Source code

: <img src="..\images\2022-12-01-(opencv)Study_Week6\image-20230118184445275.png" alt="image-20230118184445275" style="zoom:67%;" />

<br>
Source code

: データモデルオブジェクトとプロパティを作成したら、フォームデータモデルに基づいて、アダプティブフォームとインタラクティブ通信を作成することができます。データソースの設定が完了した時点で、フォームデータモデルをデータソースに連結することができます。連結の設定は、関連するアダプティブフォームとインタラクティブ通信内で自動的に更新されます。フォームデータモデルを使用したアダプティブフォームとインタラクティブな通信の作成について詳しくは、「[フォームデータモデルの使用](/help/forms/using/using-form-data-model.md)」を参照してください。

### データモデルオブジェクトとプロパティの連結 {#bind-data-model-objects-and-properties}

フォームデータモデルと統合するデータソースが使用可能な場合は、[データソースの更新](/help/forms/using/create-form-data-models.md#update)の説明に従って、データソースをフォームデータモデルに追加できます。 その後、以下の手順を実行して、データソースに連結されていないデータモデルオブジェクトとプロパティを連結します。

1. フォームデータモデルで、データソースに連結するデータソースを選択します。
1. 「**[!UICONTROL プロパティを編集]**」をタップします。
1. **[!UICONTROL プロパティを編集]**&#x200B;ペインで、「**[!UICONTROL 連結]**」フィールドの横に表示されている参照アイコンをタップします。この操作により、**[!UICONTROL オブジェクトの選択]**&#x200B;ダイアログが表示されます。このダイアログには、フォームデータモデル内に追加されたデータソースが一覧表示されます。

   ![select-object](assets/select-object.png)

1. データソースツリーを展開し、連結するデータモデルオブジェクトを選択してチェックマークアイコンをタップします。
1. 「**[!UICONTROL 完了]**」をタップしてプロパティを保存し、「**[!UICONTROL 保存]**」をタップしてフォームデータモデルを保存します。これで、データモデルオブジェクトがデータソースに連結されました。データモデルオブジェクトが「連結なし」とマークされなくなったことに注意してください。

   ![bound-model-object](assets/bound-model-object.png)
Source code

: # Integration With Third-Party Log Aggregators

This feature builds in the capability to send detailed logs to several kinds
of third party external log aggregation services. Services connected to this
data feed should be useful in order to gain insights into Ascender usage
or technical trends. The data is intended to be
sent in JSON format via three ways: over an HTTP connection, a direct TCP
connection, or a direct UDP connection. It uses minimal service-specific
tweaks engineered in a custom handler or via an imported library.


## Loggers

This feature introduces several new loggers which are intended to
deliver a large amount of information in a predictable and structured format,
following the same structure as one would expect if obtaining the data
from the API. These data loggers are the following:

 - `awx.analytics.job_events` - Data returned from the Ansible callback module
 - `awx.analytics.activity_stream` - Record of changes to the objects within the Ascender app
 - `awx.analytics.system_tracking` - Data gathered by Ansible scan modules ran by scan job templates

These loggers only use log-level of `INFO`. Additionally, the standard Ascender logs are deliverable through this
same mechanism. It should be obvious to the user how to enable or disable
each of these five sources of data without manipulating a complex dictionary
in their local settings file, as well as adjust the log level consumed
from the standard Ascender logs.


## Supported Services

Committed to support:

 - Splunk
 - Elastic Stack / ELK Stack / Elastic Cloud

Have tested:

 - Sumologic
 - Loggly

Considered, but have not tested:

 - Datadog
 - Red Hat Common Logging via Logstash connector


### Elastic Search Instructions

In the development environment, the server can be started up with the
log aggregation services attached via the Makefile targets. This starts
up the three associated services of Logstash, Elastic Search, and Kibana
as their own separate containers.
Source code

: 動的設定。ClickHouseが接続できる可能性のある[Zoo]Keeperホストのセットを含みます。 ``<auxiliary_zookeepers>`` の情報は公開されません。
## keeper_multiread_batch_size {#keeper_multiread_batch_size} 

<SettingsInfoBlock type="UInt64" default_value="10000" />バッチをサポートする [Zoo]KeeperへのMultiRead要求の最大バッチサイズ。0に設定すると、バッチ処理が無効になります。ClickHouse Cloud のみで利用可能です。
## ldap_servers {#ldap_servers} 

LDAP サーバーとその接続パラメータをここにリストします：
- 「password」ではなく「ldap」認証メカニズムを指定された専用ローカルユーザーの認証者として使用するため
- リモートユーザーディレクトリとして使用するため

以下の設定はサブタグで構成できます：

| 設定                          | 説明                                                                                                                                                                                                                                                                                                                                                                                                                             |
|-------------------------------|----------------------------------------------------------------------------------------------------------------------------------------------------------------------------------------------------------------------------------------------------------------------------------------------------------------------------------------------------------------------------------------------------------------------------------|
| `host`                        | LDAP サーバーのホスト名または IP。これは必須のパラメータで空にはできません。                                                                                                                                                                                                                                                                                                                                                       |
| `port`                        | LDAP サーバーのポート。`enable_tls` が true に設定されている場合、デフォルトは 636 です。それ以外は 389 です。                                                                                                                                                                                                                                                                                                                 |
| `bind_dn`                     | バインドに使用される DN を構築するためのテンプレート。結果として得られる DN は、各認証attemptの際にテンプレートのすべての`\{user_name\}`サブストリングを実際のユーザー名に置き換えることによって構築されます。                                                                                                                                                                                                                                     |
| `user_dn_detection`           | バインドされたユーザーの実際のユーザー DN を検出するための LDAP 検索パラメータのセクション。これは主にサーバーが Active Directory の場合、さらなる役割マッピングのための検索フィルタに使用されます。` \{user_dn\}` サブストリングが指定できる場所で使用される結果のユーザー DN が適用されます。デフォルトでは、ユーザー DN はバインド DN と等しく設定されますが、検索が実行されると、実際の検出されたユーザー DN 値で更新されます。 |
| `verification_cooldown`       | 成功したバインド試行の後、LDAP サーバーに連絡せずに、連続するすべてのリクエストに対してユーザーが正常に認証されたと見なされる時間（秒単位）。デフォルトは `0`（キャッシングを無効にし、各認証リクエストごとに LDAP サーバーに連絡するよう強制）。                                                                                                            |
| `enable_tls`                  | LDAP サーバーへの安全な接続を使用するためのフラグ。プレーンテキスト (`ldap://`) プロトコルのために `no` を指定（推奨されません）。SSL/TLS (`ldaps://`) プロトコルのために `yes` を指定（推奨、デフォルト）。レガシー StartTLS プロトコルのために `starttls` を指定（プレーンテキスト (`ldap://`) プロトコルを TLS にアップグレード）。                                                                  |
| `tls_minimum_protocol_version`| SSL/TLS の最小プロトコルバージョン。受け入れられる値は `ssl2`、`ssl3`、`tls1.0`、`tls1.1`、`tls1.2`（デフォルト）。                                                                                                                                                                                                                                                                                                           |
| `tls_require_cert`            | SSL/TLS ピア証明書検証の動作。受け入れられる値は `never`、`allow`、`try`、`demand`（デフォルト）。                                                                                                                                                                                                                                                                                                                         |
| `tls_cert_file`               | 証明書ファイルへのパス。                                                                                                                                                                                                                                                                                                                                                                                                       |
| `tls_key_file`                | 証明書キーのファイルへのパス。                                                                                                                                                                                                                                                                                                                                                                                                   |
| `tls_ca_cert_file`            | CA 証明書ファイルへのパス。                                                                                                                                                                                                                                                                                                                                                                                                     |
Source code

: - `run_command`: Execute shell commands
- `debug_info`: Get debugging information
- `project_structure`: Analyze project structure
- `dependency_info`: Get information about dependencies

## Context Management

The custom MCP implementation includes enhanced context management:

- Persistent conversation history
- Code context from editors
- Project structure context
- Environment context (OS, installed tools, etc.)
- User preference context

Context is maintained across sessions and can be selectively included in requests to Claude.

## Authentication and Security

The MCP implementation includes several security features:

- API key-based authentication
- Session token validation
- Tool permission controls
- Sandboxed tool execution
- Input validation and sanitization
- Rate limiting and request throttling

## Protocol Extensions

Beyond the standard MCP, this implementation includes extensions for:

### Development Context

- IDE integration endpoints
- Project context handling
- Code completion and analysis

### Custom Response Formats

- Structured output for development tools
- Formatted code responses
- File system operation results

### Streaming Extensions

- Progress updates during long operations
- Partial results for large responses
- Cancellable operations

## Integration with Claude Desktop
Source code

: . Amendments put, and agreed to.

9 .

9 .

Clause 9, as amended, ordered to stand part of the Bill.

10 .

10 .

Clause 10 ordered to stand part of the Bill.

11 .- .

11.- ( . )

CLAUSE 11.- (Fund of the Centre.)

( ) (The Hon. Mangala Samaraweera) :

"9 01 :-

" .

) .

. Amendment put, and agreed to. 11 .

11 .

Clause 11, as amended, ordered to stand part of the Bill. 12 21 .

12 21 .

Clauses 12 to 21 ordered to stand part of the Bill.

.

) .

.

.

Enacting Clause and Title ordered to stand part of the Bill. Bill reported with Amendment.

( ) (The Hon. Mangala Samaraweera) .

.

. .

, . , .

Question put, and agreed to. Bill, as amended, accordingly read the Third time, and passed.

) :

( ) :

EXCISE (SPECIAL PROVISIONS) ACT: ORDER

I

============================================================

REQUIRED WORK:
Print, exactly as they appear above, the lines running from the one with "- Session token validation" through the final line.

RESULT OF THIS TASK:
- Session token validation
- Tool permission controls
- Sandboxed tool execution
- Input validation and sanitization
- Rate limiting and request throttling

## Protocol Extensions

Beyond the standard MCP, this implementation includes extensions for:

### Development Context

- IDE integration endpoints
- Project context handling
- Code completion and analysis

### Custom Response Formats

- Structured output for development tools
- Formatted code responses
- File system operation results

### Streaming Extensions

- Progress updates during long operations
- Partial results for large responses
- Cancellable operations

## Integration with Claude Desktop
Source code

: . Amendments put, and agreed to.

9 .

9 .

Clause 9, as amended, ordered to stand part of the Bill.

10 .

10 .

Clause 10 ordered to stand part of the Bill.

11 .- .

11.- ( . )

CLAUSE 11.- (Fund of the Centre.)

( ) (The Hon. Mangala Samaraweera) :

"9 01 :-

" .

) .

. Amendment put, and agreed to. 11 .

11 .

Clause 11, as amended, ordered to stand part of the Bill. 12 21 .

12 21 .

Clauses 12 to 21 ordered to stand part of the Bill.

.

) .

.

.

Enacting Clause and Title ordered to stand part of the Bill. Bill reported with Amendment.

( ) (The Hon. Mangala Samaraweera) .

.

. .

, . , .

Question put, and agreed to. Bill, as amended, accordingly read the Third time, and passed.

) :

( ) :

EXCISE (SPECIAL PROVISIONS) ACT: ORDER

I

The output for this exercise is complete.